● Given text:

◇ ◇ ◇ ◇ ◇

PARTIES TO DISPUTE:



STATEMENT OF CLAIM: Claim of the American Train Dispatchers Association that:


(a) The Pennsylvania Railroad Company, hereinafter referred to as "the Carrier" acted contrary to the intent of Part II of its Agreement with the American Train Dispatchers Association, effective August 1, 1943, except as otherwise designated when it refused and continues to refuse to compensate Extra Movement Director J. D. Tagliaferi at time and one-half rate, as provided for in Regulation 4-A-2, for time worked in excess of eight hours on May 27, 1958.


(b) The Carrier shall now pay Extra Movement Director Tagliaferi the sum representing the difference between pro-rata rate, which he was paid, and the time and one-half rate, which he would have been paid if he had been compensated in accordance with the provisions of Regulation 4-A-2.

◇ ◇ ◇ ◇ ◇

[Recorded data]

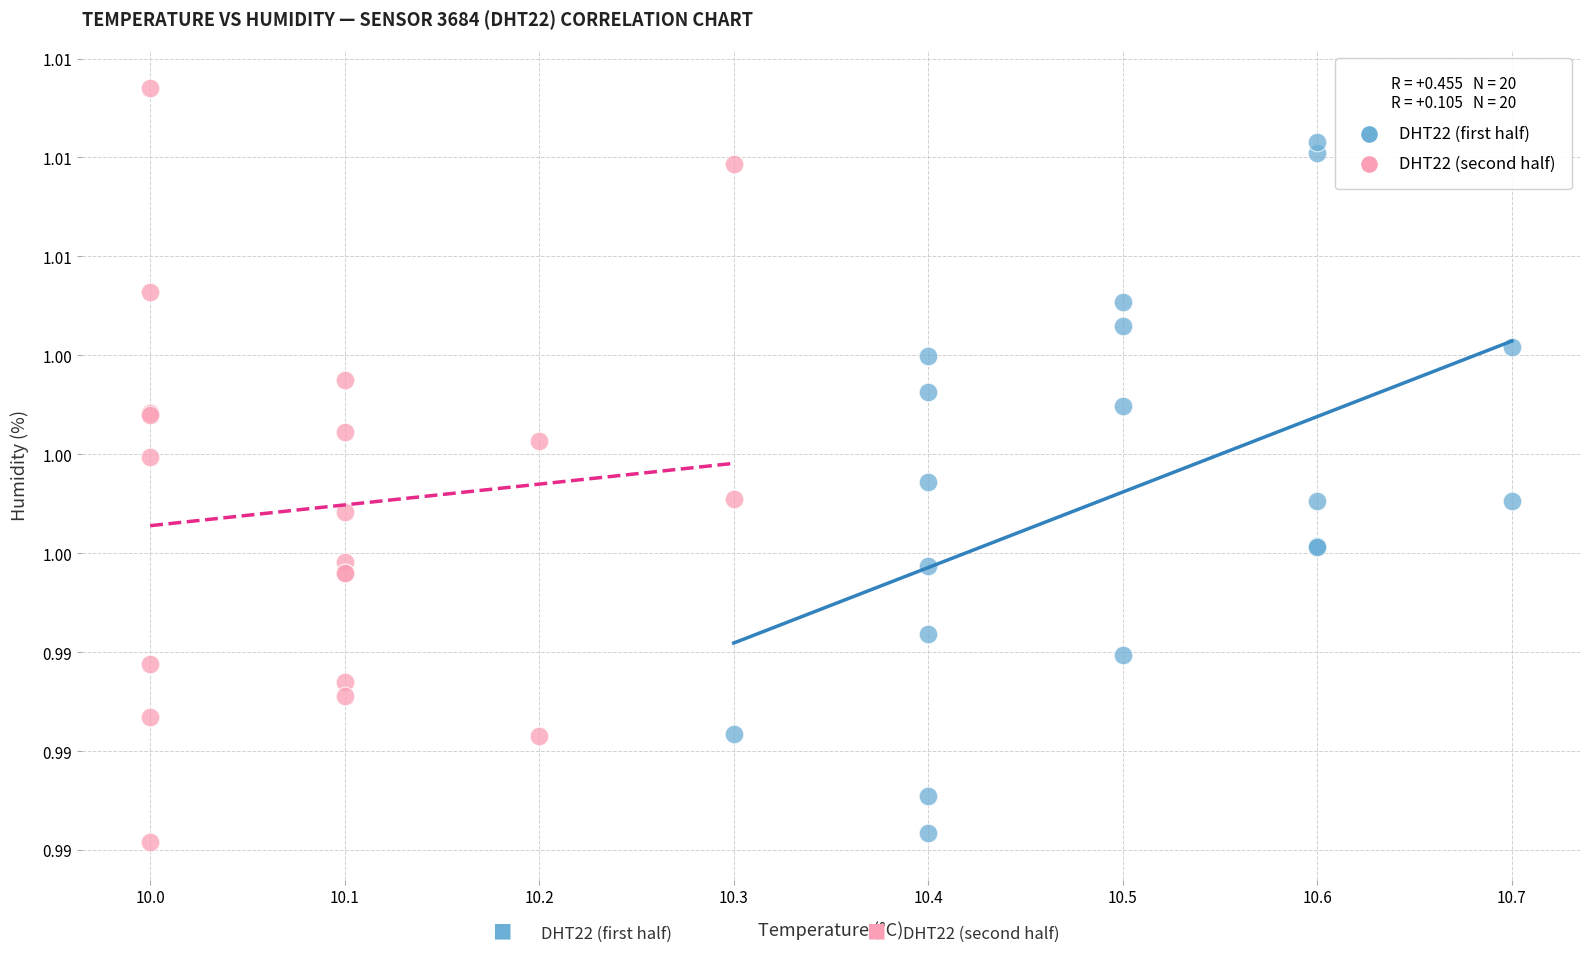

Which series reaches the minimum Y coordinate?

DHT22 (second half)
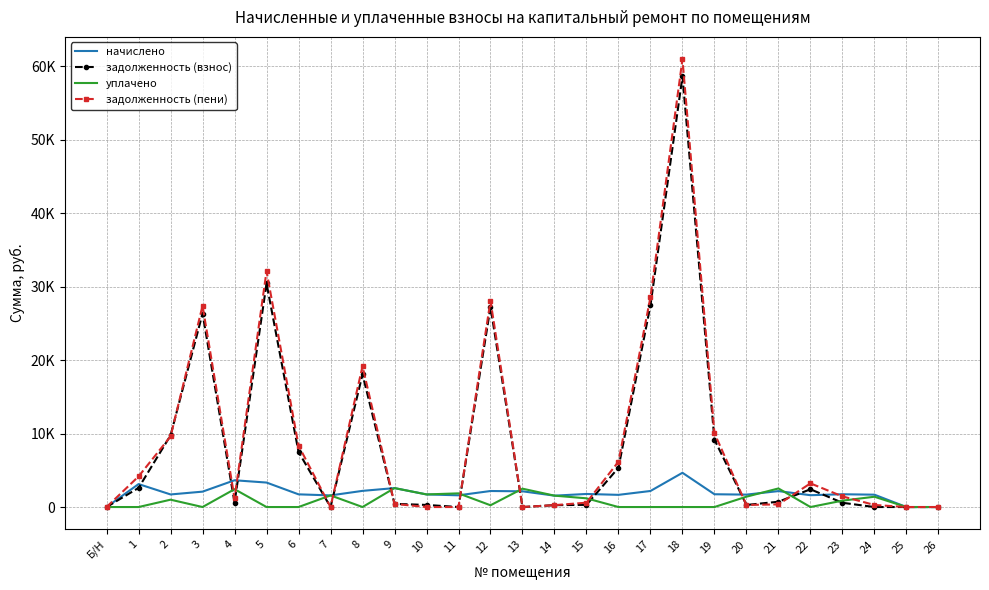

What are all the series names shown in the legend?

начислено, задолженность (взнос), уплачено, задолженность (пени)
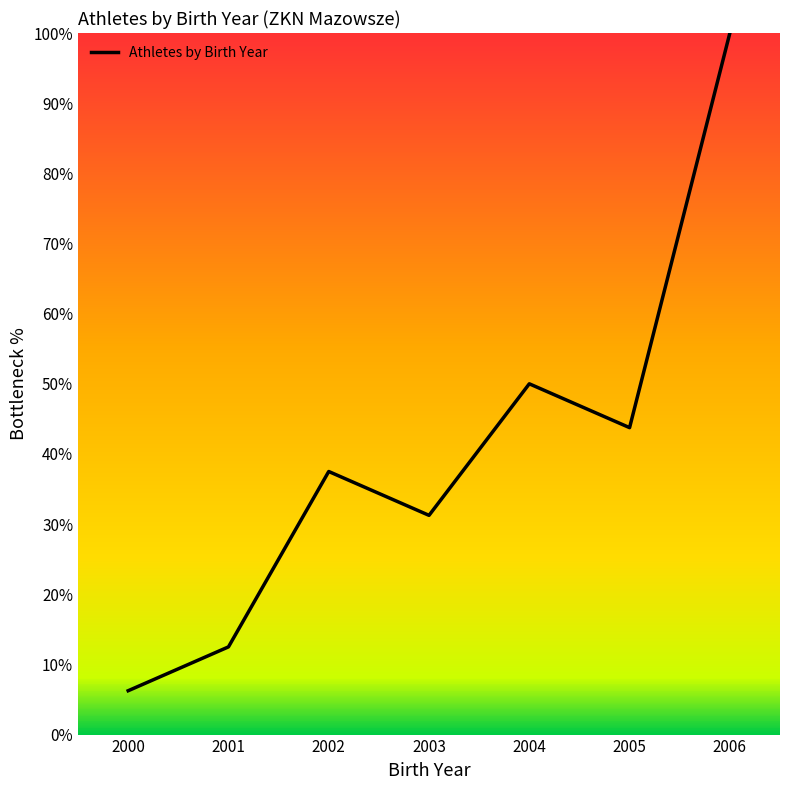

Approximately how many times larger is the value at 2004 compared to 2003?

1.6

◇ ◇ ◇ ◇ ◇

● Questions on the material:
1. In the railroad dispute claim, on what date did the extra movement director work more than eight hours?
2. List every organization and person named in the railroad dispute claim.
3. Extend the railroad dispute claim beyond its final sentence.
The records have nothing to do with the text.

● Set of answers:
1. May 27, 1958.

2.
American Train Dispatchers Association
The Pennsylvania Railroad Company
J. D. Tagliaferi

3.
EMPLOYES' STATEMENT OF FACTS: There is in effect an Agreement between the Pennsylvania Railroad Company and Train Dispatchers, Movement Directors, Power Directors, Assistant Power Directors and Load Dispatchers, employes of the Pennsylvania Railroad Company represented by the American Train Dispatchers Association. Part II of said Agreement contains provisions governing Movement Directors and became effective August 1, 1943 except as otherwise designated. A copy of this Agreement is on file with your Honorable Board and is, by this reference, made a part of this submission as though fully incorporated herein.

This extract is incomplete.